[EXERCISE DATA]

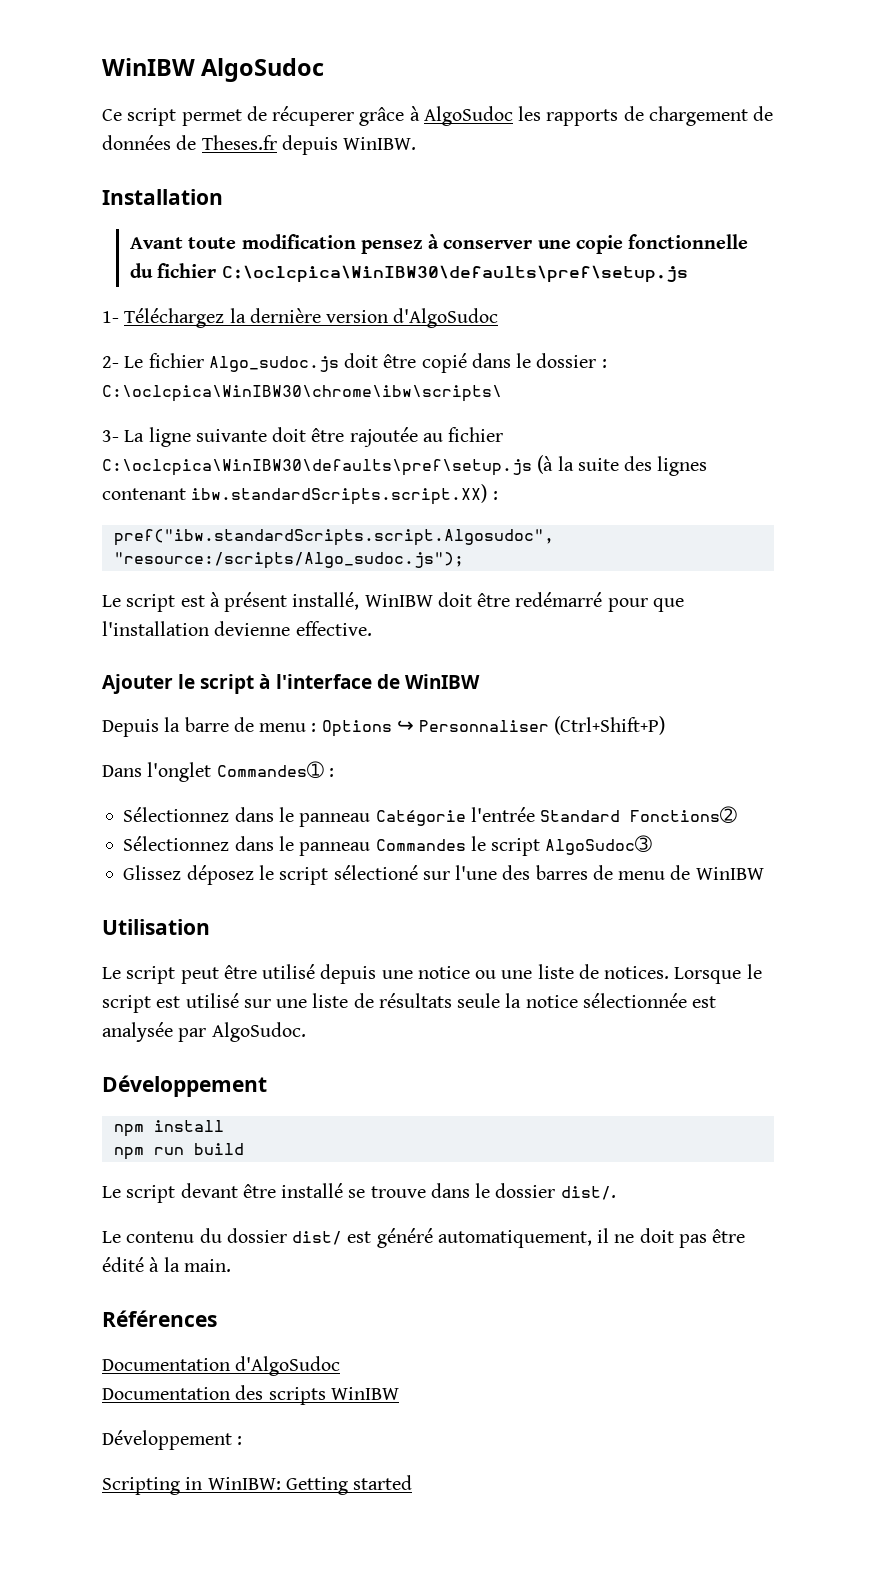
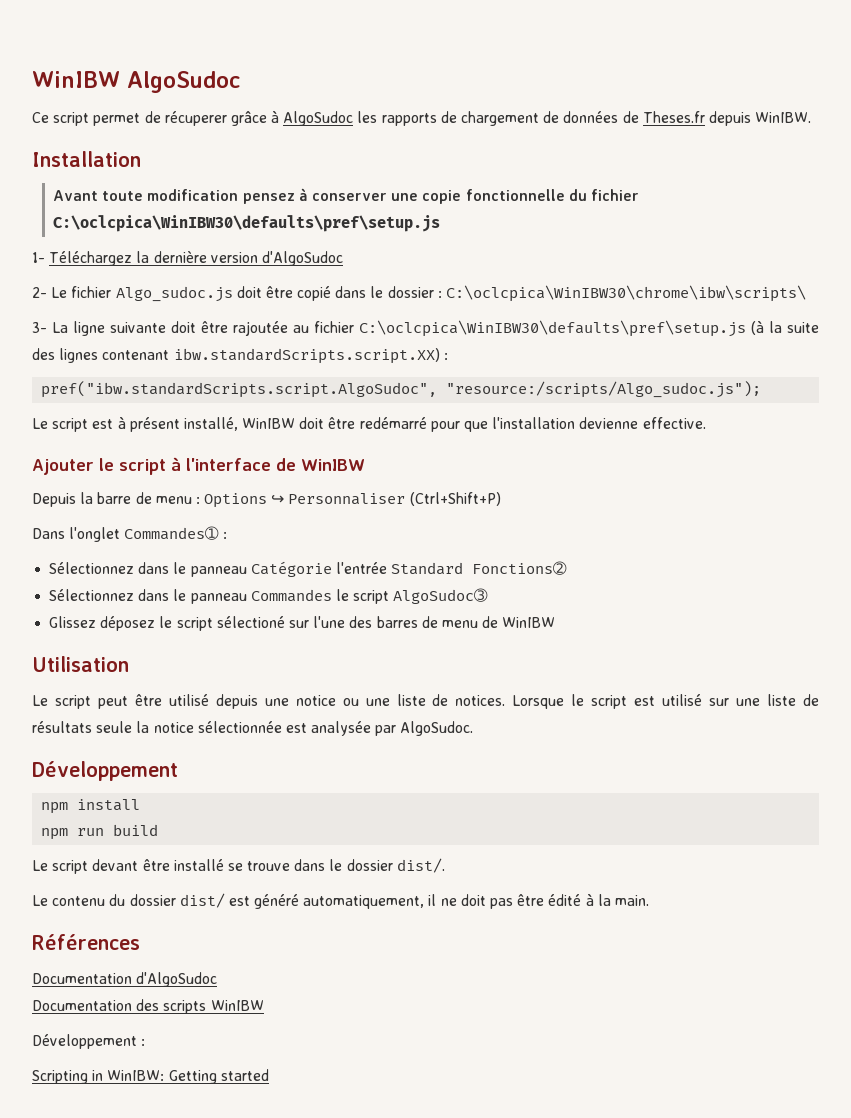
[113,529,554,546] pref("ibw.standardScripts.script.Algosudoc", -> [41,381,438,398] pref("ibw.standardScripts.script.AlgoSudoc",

[/EXERCISE DATA]
[EXERCISE DATA]

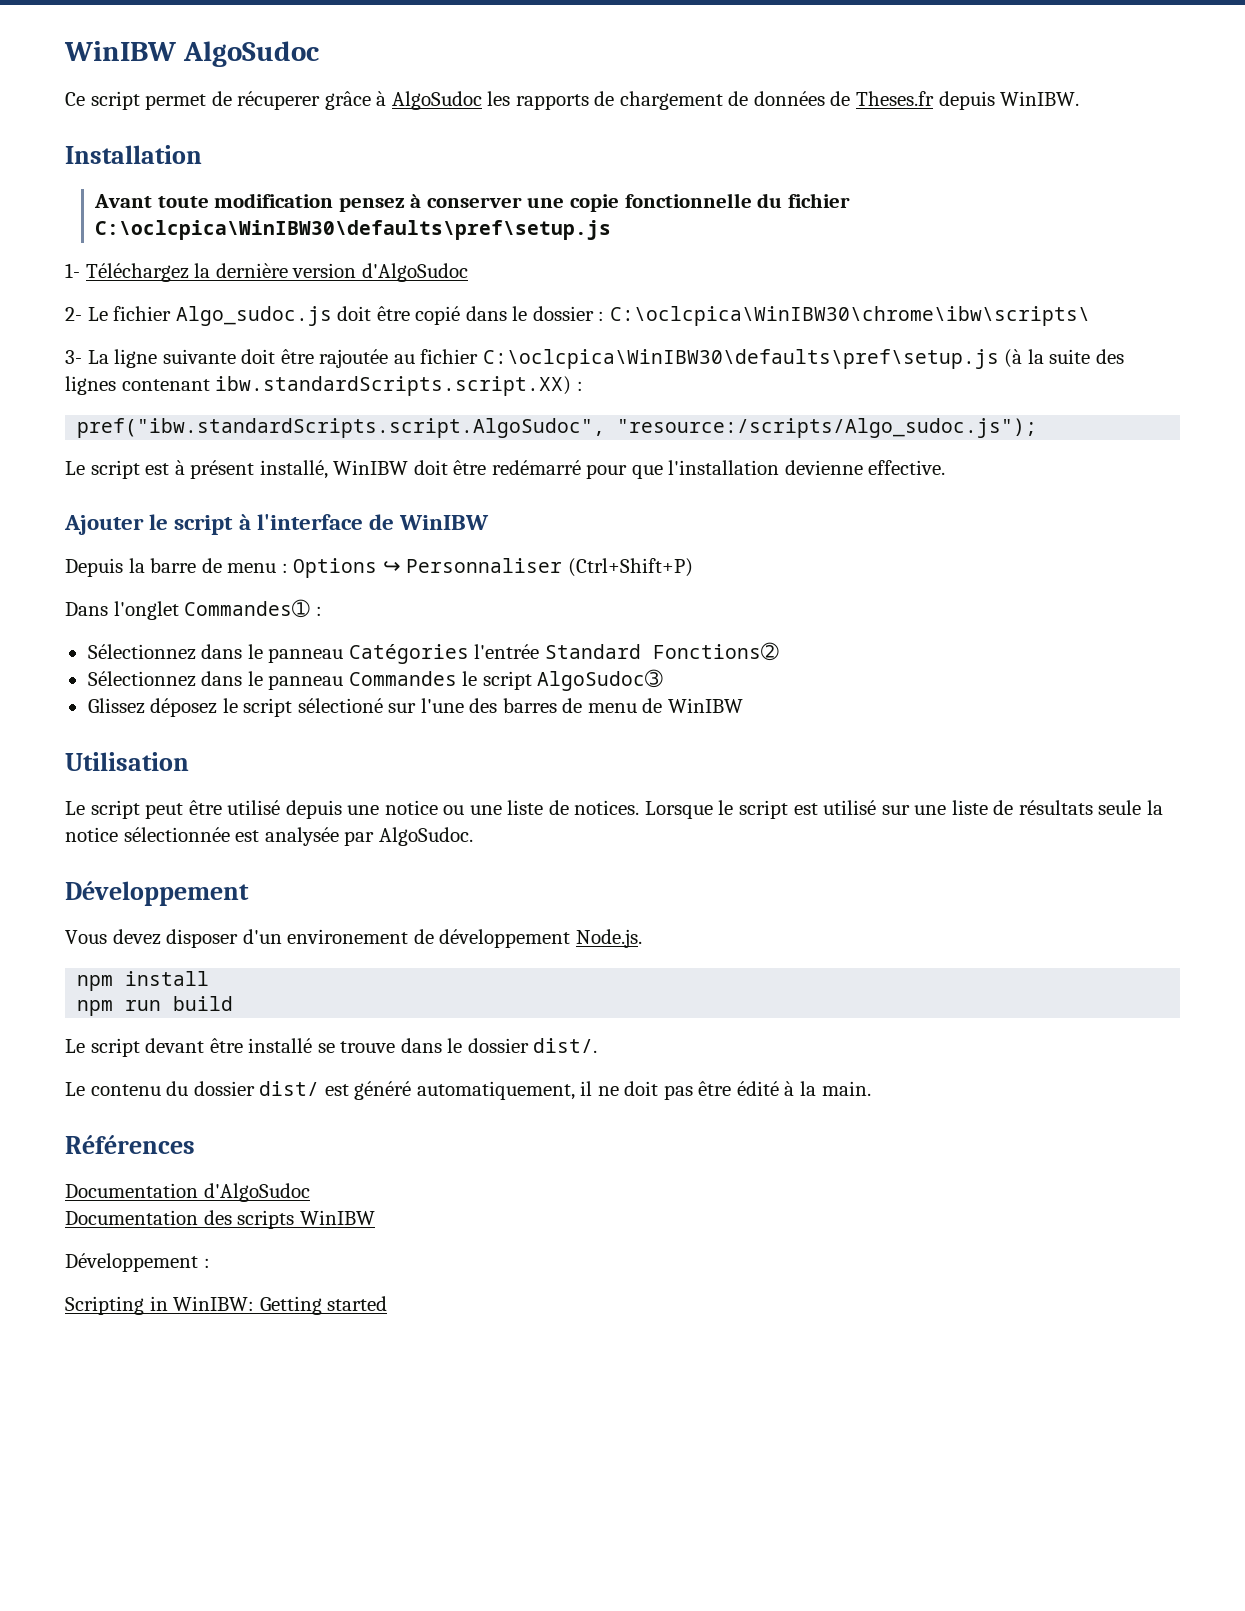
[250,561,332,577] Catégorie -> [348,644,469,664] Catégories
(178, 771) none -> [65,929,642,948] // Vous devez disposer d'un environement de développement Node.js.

[/EXERCISE DATA]
[EXERCISE DATA]

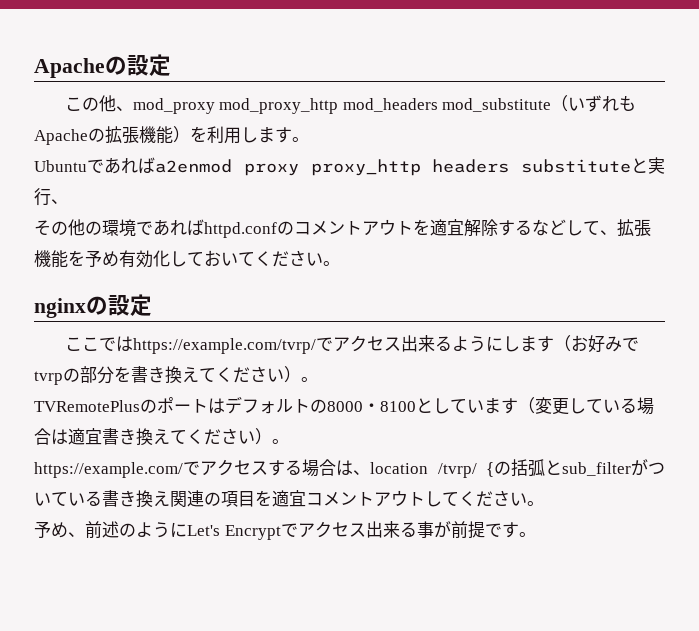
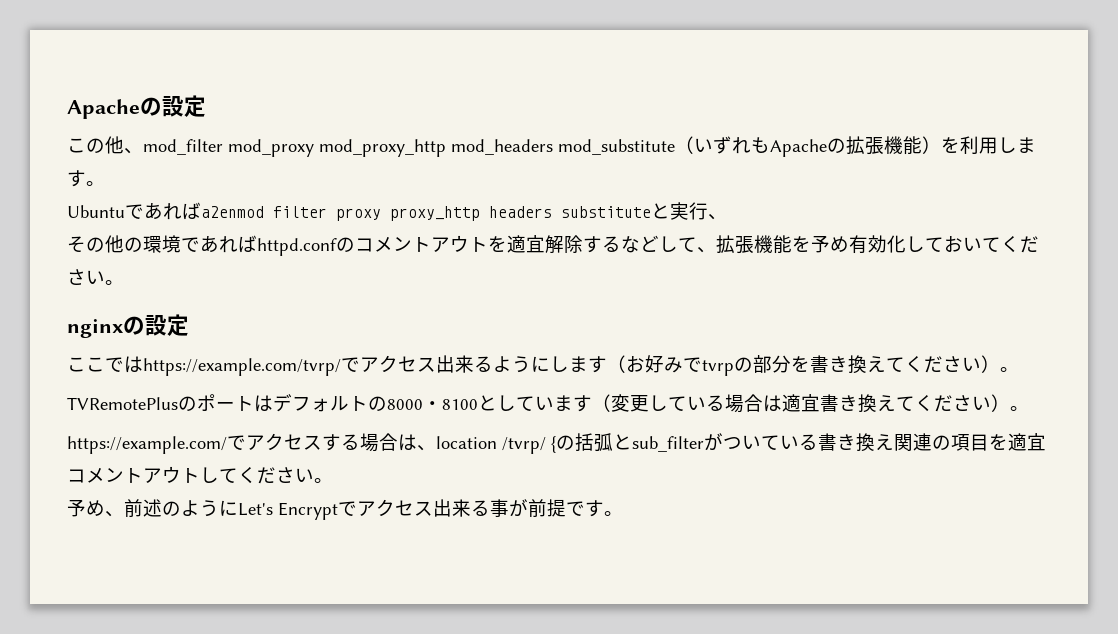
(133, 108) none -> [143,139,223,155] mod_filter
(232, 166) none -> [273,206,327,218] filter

[/EXERCISE DATA]

Write out, from the lines above, only those from the line with "[250,561,332,577] Catégorie ->" to the line with "(178, 771) none", exactly as given, including the first and the last.

• **SOLVED PROBLEM**
[250,561,332,577] Catégorie -> [348,644,469,664] Catégories
(178, 771) none -> [65,929,642,948] // Vous devez disposer d'un environement de développement Node.js.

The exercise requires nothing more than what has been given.